__DATA PROVIDED__.
═══

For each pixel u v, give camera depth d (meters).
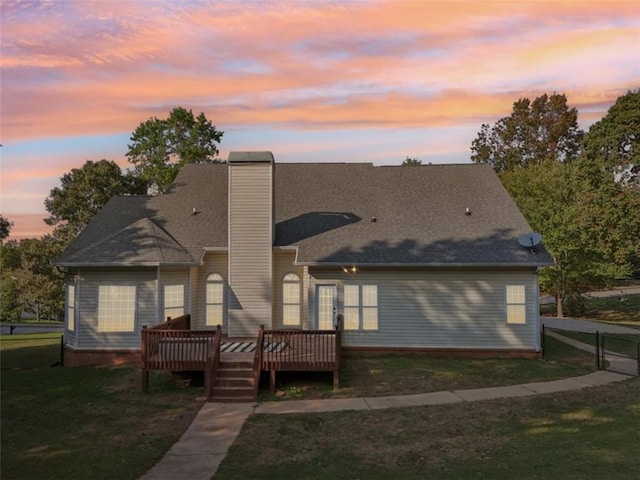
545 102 66.50
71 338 18.86
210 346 14.40
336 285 19.22
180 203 22.84
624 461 8.72
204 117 38.62
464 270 18.92
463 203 21.92
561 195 34.84
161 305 18.47
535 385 14.57
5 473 8.55
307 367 14.29
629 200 32.34
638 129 35.19
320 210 22.03
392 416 11.84
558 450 9.36
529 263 18.22
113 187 35.50
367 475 8.37
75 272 18.55
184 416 12.09
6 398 13.67
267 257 19.80
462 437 10.32
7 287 42.12
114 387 14.87
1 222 50.38
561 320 32.56
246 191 19.84
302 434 10.69
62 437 10.53
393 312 19.06
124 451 9.68
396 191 22.92
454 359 18.30
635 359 18.36
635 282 61.84
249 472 8.58
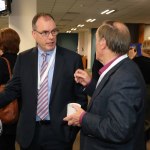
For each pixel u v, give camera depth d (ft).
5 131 7.29
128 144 4.38
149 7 28.91
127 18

═══

__EXERCISE GOAL__.
Reproduce exactly the lines of the entries above from the first through the line with "62 437 10.53", both included; pictures should not be reproduced.

__ANSWER TO THIS EXERCISE__.
For each pixel u v, give camera depth d (meters).
545 102 66.50
71 338 18.86
210 346 14.40
336 285 19.22
180 203 22.84
624 461 8.72
204 117 38.62
464 270 18.92
463 203 21.92
561 195 34.84
161 305 18.47
535 385 14.57
5 473 8.55
307 367 14.29
629 200 32.34
638 129 35.19
320 210 22.03
392 416 11.84
558 450 9.36
529 263 18.22
113 187 35.50
367 475 8.37
75 272 18.55
184 416 12.09
6 398 13.67
267 257 19.80
462 437 10.32
7 287 42.12
114 387 14.87
1 222 50.38
561 320 32.56
246 191 19.84
302 434 10.69
62 437 10.53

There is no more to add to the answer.